Hetzer & Kruse 03 - Schattengift
Anke und sie seien ein gutes Team. Und so schien es im Grunde auch jetzt noch zu sein, denn sie arbeiteten wunderbar Hand in Hand.
War das ein Eindruck, den nur sie hatte? Traurig ging sie wieder nach vorn in die Anmeldung.
„Hast du den Termin zum Ultraschall hier eingetragen?“, fragte Anke kopfschüttelnd.
„Ja, schon vor zwei Wochen.“
„Es war doch bekannt, dass Heiner an diesem Tag zur Fortbildung ist.“
„Mir nicht“, entgegnete Marie-Sophie resigniert,
„sonst hätte ich den Termin wohl kaum vergeben.“ Ein leichtes Unwohlsein breitete sich in ihrer Magengegend aus. Es wurde zu einem Kloß in ihrem Hals. Sie zog sich an den anderen Arbeitsplatz zurück und begann Arztberichte einzuscannen.
„Hättest du dann jetzt wenigstens die Güte, Frau Grimme anzurufen und den Termin umzulegen?“ Marie-Sophie drehte sich um und sah sie an. „Das ist nicht notwendig. Frau Grimme kommt nachher rein, um noch mal Urin abzugeben.“
„Aha!“
Damit war das Gespräch beendet. Schweigen breitete sich wieder aus. Es hatte eigentlich nie aufgehört, und Marie-Sophie wunderte sich, dass das Schweigen so groß sein konnte in einem Raum, der nicht still war.
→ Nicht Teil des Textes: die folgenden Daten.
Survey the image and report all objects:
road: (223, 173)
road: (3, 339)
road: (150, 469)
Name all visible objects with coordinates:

Um sie herum gab es Worte, das Telefon klingelte und beide sprachen – nur nicht miteinander.
Mit einem Mal spürte sie, wie die Übelkeit in ihrem Magen zunahm. Gleichzeitig fühlte sie sich wie in Watte gehüllt. Alles schien zu entrücken wie in einem Rausch. Sie ging ins Labor zurück. Leslie sah sie an und sagte: „Mensch Marie, du siehst aber überhaupt nicht gut aus.“
„Mir ist auch nicht gut.“
„Trink mal lieber etwas Kaltes, aber in kleinen Schlucken. Warte, ich gebe dir dein Wasser aus dem Kühlschrank.“
Marie-Sophie hatte sich in den Stuhl gesetzt, der sonst den Patienten zum Blutabnehmen vorbehalten war. Sie 87
trank vorsichtig nach und nach das Wasser aus, doch plötzlich stellte sie ihr Glas ab und rannte zur Toilette.
Leichenblass kehrte sie eine halbe Stunde später zurück.
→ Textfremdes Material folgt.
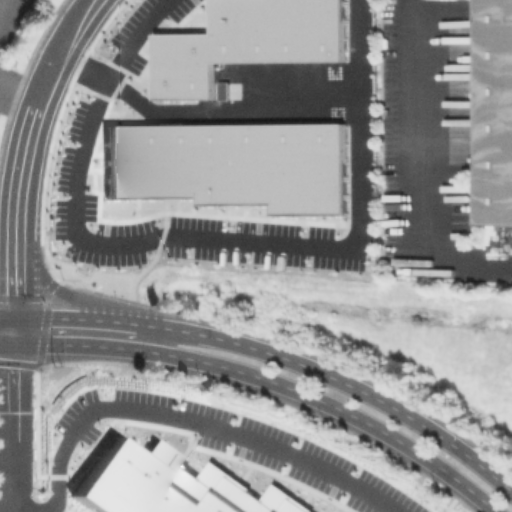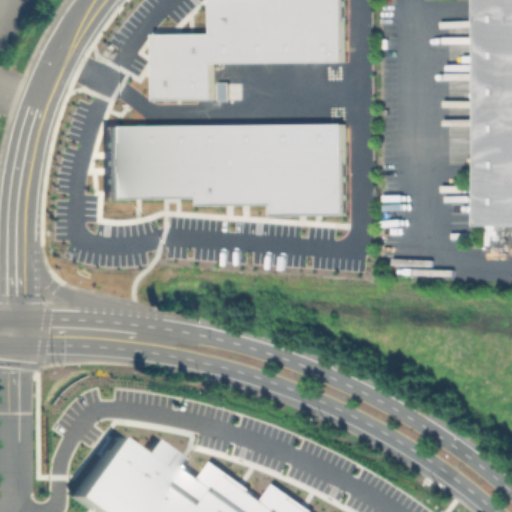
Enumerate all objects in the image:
building: (246, 41)
building: (246, 42)
road: (67, 50)
road: (21, 97)
road: (413, 108)
road: (203, 110)
building: (496, 111)
building: (493, 112)
building: (229, 164)
building: (232, 164)
road: (24, 171)
road: (204, 237)
road: (454, 257)
road: (138, 277)
road: (19, 279)
road: (65, 292)
road: (9, 318)
traffic signals: (18, 318)
road: (79, 319)
road: (16, 331)
road: (7, 344)
traffic signals: (15, 344)
road: (338, 380)
road: (270, 381)
road: (193, 422)
road: (13, 427)
building: (169, 485)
„Leslie, bitte entschuldige mich beim Doktor. Ich muss nach Hause. Ich kann gar nichts mehr bei mir behalten. Außerdem fühle ich mich krank.“ Ohne sich noch umzuziehen nahm sie ihre Jacke aus dem Spind und lief aus der Praxis. Anke warf sie nur ein kurzes „Ich bin krank!“ zu. Auf dem Weg zum Auto spürte sie, dass sie es nicht bis nach Hause schaffen würde und wühlte eine Plastiktüte aus der Jackentasche. Sie kämpfte mit ihrem Gleichgewicht. Es fiel ihr sichtlich schwer, gerade stehen zu bleiben. Auch die Geräusche schienen mit einem Mal so weit entfernt zu sein. Nur mit großer Mühe erreichte sie ihr Haus im Nordkamp und warf die gebrauchte Plastiktüte noch draußen in die Mülltonne. Es fiel ihr nicht leicht, den Schlüssel richtig im Loch zu platzieren. Er ließ sich auch schlecht umdrehen, und die Übelkeit wurde wieder unerträglich. Gerade eben schaffte sie es noch zur Toilette. Ihre Hündin Aisha stand neben ihr und wedelte.
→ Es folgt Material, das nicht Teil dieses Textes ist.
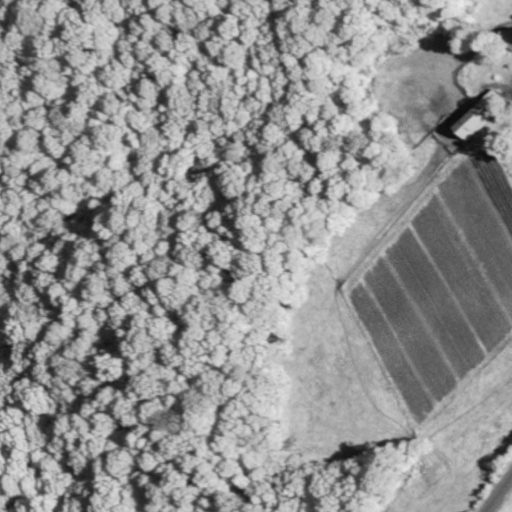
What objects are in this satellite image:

„Jetzt nicht, Aisha!“, stöhnte sie. Mit letzter Kraft kroch sie die Treppe zum Schlafzimmer hoch, schnappte sich unterwegs den Eimer aus dem Bad und hatte ihn gefüllt, noch bevor sie sich endlich hinlegen konnte. Auch das Wasser an ihrem Bett vermochte den Magen nicht zu beruhigen. Was sie trank, kam retour, bis sie irgendwann schwach und ausgelaugt wie in Trance einschlief.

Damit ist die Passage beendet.